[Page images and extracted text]
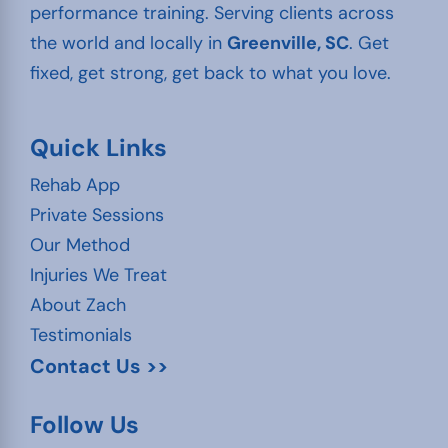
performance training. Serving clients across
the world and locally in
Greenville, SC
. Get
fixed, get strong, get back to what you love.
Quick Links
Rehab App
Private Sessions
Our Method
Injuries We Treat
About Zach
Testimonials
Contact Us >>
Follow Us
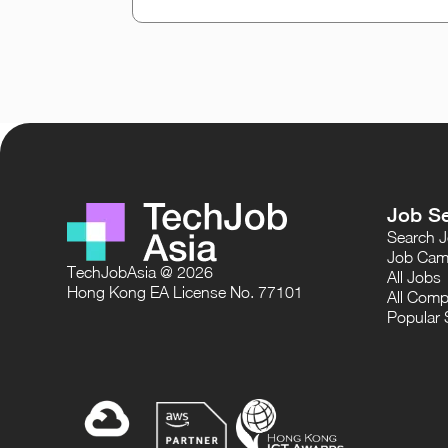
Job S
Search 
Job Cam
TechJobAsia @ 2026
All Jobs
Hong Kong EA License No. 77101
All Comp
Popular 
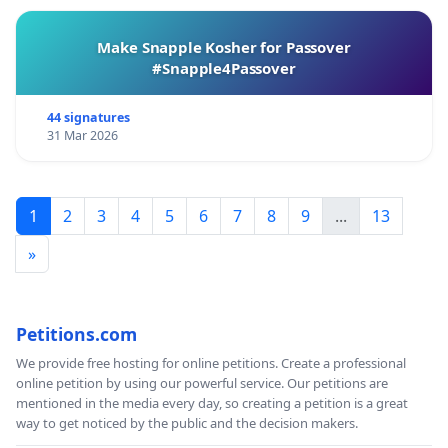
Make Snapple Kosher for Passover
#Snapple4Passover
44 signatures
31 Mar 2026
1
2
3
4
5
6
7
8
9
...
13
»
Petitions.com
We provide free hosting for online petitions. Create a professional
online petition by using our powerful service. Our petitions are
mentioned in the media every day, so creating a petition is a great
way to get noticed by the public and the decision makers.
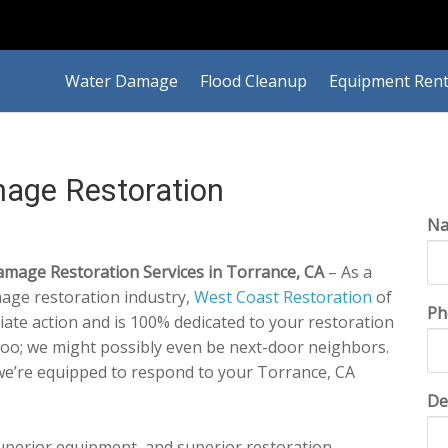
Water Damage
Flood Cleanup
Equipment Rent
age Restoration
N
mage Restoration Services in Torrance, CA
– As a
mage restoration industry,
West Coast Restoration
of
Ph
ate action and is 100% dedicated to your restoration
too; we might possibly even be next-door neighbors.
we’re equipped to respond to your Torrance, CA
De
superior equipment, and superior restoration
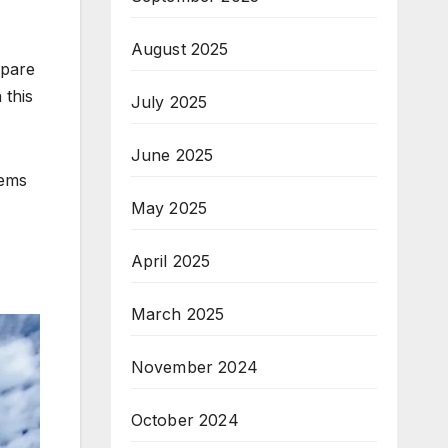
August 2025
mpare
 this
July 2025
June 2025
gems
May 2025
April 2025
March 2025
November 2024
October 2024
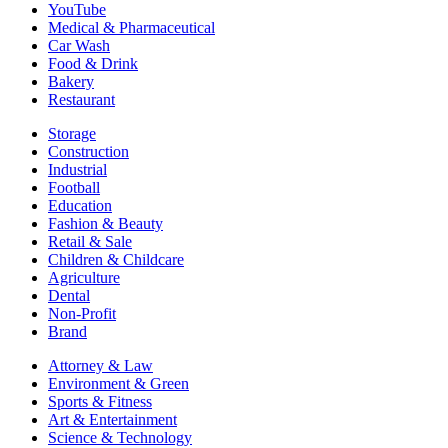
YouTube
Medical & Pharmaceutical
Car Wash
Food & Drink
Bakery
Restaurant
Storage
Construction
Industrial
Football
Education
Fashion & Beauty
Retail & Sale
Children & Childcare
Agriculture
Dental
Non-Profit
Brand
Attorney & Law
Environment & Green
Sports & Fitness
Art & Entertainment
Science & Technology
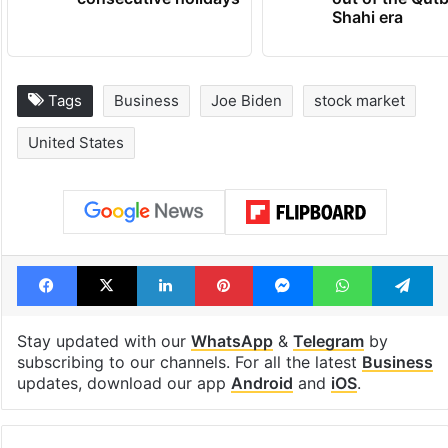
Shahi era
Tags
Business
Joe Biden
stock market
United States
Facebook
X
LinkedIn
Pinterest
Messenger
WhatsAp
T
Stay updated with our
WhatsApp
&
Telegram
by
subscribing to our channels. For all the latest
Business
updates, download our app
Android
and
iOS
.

==

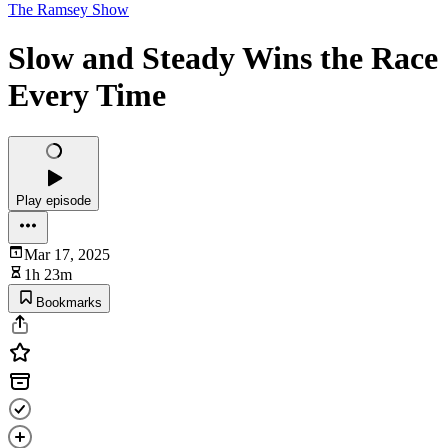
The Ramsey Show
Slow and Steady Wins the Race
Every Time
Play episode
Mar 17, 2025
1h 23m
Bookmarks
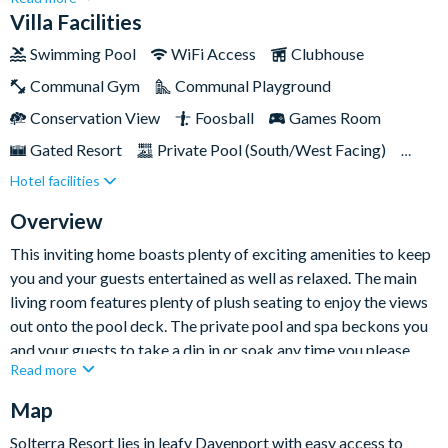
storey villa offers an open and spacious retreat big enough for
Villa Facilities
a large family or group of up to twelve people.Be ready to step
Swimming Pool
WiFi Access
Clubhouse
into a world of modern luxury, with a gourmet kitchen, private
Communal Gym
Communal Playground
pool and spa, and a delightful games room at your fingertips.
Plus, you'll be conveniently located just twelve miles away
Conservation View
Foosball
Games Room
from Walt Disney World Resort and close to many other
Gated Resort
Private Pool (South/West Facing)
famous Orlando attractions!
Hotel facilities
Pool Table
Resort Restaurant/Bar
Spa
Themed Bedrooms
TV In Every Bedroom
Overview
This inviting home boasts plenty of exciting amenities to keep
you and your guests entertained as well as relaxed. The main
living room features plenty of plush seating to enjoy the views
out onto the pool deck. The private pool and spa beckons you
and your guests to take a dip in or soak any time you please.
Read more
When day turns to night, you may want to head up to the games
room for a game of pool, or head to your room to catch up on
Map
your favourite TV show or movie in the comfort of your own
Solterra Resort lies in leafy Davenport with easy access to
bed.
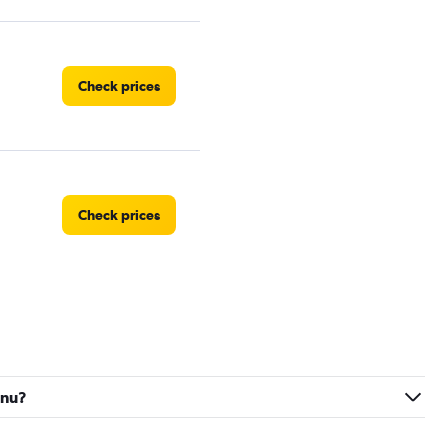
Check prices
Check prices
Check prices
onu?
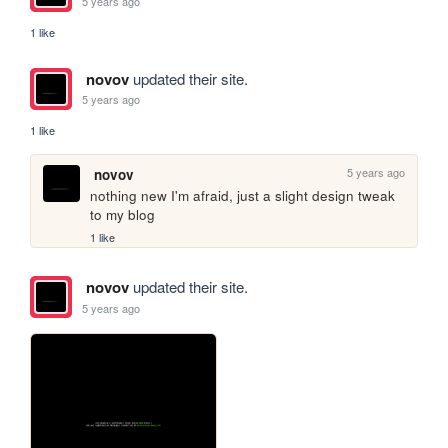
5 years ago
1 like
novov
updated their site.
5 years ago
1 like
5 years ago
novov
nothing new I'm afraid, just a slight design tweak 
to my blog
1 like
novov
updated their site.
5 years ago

• **EXERCISE DIRECTIONS**
Whenever a line of the data above includes the word "guests", copy that line.

• **RESPONSE AREA**
you and your guests entertained as well as relaxed. The main
and your guests to take a dip in or soak any time you please.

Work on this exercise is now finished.